■ The task
Print all the records exactly, please.

■ Extracted records
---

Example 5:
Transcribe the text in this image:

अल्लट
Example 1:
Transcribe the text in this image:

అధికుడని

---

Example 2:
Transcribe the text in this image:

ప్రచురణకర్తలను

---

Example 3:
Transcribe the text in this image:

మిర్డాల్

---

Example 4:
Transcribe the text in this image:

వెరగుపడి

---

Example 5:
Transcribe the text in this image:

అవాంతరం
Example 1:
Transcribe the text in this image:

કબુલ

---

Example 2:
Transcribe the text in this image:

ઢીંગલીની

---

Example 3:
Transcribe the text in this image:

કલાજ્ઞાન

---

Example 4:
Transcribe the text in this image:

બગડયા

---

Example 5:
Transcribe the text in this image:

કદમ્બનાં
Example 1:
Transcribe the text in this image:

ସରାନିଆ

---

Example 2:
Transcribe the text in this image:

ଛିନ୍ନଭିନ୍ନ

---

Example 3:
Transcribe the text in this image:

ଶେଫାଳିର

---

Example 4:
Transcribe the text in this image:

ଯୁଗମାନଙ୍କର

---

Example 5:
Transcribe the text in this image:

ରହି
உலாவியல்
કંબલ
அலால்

■ Completed exercise
---

Example 5:
Transcribe the text in this image:

अल्लट
Example 1:
Transcribe the text in this image:

అధికుడని

---

Example 2:
Transcribe the text in this image:

ప్రచురణకర్తలను

---

Example 3:
Transcribe the text in this image:

మిర్డాల్

---

Example 4:
Transcribe the text in this image:

వెరగుపడి

---

Example 5:
Transcribe the text in this image:

అవాంతరం
Example 1:
Transcribe the text in this image:

કબુલ

---

Example 2:
Transcribe the text in this image:

ઢીંગલીની

---

Example 3:
Transcribe the text in this image:

કલાજ્ઞાન

---

Example 4:
Transcribe the text in this image:

બગડયા

---

Example 5:
Transcribe the text in this image:

કદમ્બનાં
Example 1:
Transcribe the text in this image:

ସରାନିଆ

---

Example 2:
Transcribe the text in this image:

ଛିନ୍ନଭିନ୍ନ

---

Example 3:
Transcribe the text in this image:

ଶେଫାଳିର

---

Example 4:
Transcribe the text in this image:

ଯୁଗମାନଙ୍କର

---

Example 5:
Transcribe the text in this image:

ରହି
உலாவியல்
કંબલ
அலால்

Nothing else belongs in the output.